• TAREFA A
Responda com base no texto sobre a COP30:
(i) Quantos anos depois do Acordo de Paris acontece a COP30?
(ii) A que limite se quer conter o aquecimento global?
(iii) Na revisão das NDCs, o que os países deveriam apresentar?

---- TRECHO DO DOCUMENTO

No entanto, apesar da relevância geopolítica e do conteúdo das negociações, a organização do evento passou por dificuldades significativas que comprometeram a experiência de delegações, trabalhadores e visitantes.
Pilares da agenda climática
A COP30 ocorre dez anos após o Acordo de Paris, em um momento decisivo para revisar metas climáticas e acelerar ações concretas para limitar o aquecimento global a 1,5°C. Entre os temas centrais discutidos estavam:
• Financiamento climático
Países em desenvolvimento cobraram o cumprimento — e ampliação — das promessas financeiras feitas por nações ricas. O impasse sobre valores, prazos e mecanismos de desembolso continuou sendo um dos maiores entraves nas negociações.
• Revisão de NDCs (planos nacionais de ação)
Os países deveriam apresentar metas atualizadas de redução de emissões. A avaliação de organizações internacionais é de que a ambição coletiva permanece abaixo do necessário para conter a crise climática.

--------
---- LINHAS FORNECIDAS

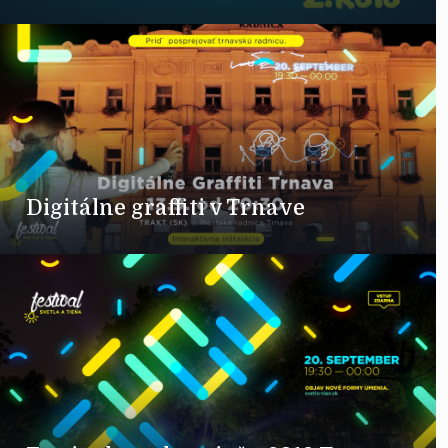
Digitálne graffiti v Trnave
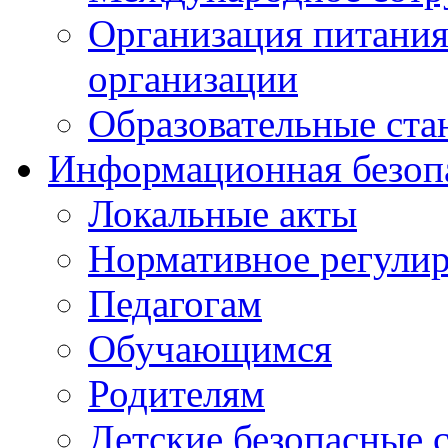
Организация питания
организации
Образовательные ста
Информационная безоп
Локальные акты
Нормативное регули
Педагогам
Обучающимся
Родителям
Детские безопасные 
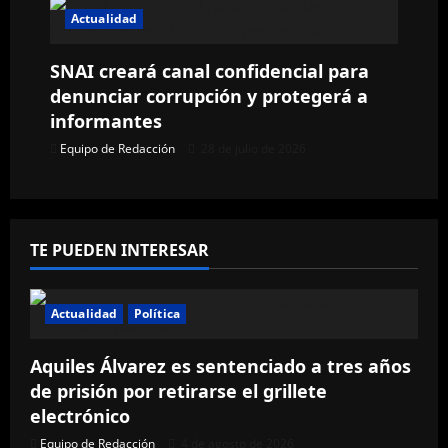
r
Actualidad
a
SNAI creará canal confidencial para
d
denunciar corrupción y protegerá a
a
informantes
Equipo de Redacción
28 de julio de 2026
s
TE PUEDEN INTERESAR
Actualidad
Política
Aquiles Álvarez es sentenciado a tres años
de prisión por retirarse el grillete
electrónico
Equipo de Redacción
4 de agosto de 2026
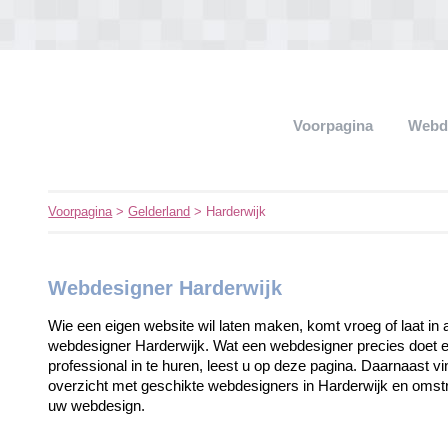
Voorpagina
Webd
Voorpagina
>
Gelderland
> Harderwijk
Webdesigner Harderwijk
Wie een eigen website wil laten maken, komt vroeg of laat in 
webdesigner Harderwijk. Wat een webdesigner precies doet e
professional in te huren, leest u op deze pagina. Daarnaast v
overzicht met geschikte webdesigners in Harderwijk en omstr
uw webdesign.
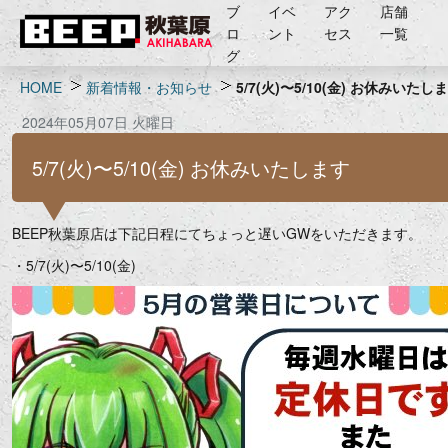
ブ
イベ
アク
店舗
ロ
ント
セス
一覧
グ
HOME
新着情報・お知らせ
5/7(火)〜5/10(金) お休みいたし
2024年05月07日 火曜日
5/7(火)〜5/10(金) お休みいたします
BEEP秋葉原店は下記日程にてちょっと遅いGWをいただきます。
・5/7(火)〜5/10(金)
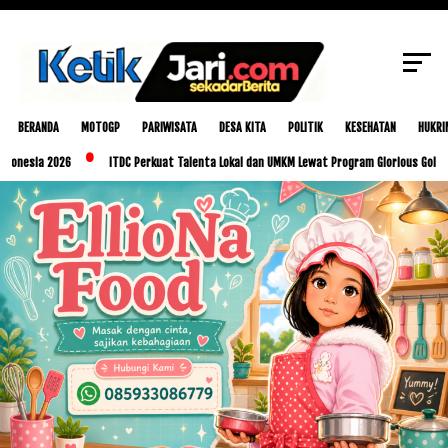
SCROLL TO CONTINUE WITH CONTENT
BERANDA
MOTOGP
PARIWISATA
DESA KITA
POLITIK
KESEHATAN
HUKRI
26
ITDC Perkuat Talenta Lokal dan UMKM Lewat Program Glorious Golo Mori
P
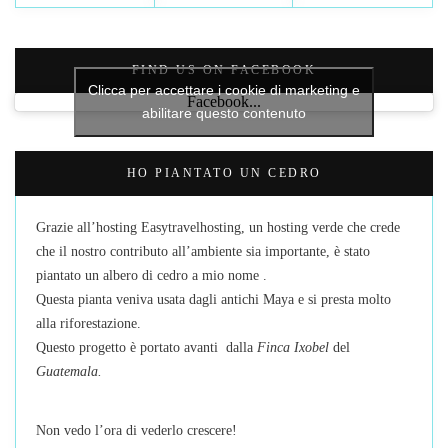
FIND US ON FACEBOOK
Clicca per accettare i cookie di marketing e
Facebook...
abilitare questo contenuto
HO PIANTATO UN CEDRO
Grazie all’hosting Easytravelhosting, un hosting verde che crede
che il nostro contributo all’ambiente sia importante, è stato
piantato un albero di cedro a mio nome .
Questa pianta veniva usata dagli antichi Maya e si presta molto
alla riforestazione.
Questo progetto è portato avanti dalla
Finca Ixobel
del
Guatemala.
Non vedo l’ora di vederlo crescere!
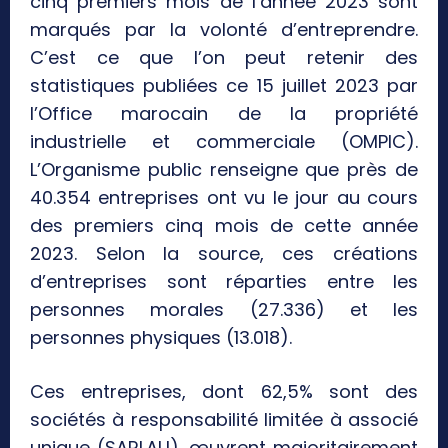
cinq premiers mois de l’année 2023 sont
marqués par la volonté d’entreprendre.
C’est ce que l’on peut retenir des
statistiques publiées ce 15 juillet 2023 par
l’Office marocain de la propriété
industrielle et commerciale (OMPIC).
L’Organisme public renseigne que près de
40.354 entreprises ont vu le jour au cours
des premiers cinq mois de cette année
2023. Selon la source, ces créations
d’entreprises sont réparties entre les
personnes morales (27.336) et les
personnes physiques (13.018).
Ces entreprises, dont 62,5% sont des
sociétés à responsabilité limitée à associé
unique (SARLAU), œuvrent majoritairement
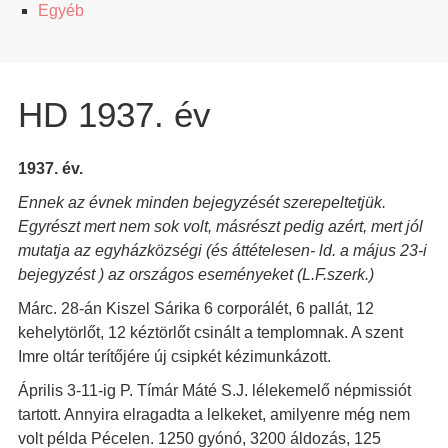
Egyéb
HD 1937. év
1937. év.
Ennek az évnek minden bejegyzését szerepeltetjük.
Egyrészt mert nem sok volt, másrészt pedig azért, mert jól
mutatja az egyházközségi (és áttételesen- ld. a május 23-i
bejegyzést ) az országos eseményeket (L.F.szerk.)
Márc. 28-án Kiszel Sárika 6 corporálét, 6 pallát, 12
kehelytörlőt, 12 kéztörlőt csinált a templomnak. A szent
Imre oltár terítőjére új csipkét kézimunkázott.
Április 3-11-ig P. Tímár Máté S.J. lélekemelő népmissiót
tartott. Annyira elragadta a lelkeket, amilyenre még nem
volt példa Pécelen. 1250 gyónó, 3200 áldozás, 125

--------

• TAREFA B
Reescreva a parte das linhas fornecidas que vai da que contém "Организация питания" até a que contém "Non vedo l’ora di vederlo crescere!", com as duas incluídas. Troque "Harderwijk" por "Zwolle", mantenha todo o resto igual e deixe as imagens de fora.

• RESPOSTA ESCRITA A
(i) Dez anos.
(ii) 1,5°C.
(iii) Metas atualizadas de redução de emissões.

• RESPOSTA ESCRITA B
Организация питания
организации
Образовательные ста
Информационная безоп
Локальные акты
Нормативное регули
Педагогам
Обучающимся
Родителям
Детские безопасные 
r
Actualidad
a
SNAI creará canal confidencial para
d
denunciar corrupción y protegerá a
a
informantes
Equipo de Redacción
28 de julio de 2026
s
TE PUEDEN INTERESAR
Actualidad
Política
Aquiles Álvarez es sentenciado a tres años
de prisión por retirarse el grillete
electrónico
Equipo de Redacción
4 de agosto de 2026
Voorpagina
Webd
Voorpagina
>
Gelderland
> Zwolle
Webdesigner Zwolle
Wie een eigen website wil laten maken, komt vroeg of laat in 
webdesigner Zwolle. Wat een webdesigner precies doet e
professional in te huren, leest u op deze pagina. Daarnaast v
overzicht met geschikte webdesigners in Zwolle en omstr
uw webdesign.
ブ
イベ
アク
店舗
ロ
ント
セス
一覧
グ
HOME
新着情報・お知らせ
5/7(火)〜5/10(金) お休みいたし
2024年05月07日 火曜日
5/7(火)〜5/10(金) お休みいたします
BEEP秋葉原店は下記日程にてちょっと遅いGWをいただきます。
・5/7(火)〜5/10(金)
SCROLL TO CONTINUE WITH CONTENT
BERANDA
MOTOGP
PARIWISATA
DESA KITA
POLITIK
KESEHATAN
HUKRI
26
ITDC Perkuat Talenta Lokal dan UMKM Lewat Program Glorious Golo Mori
P
FIND US ON FACEBOOK
Clicca per accettare i cookie di marketing e
Facebook...
abilitare questo contenuto
HO PIANTATO UN CEDRO
Grazie all’hosting Easytravelhosting, un hosting verde che crede
che il nostro contributo all’ambiente sia importante, è stato
piantato un albero di cedro a mio nome .
Questa pianta veniva usata dagli antichi Maya e si presta molto
alla riforestazione.
Questo progetto è portato avanti dalla
Finca Ixobel
del
Guatemala.
Non vedo l’ora di vederlo crescere!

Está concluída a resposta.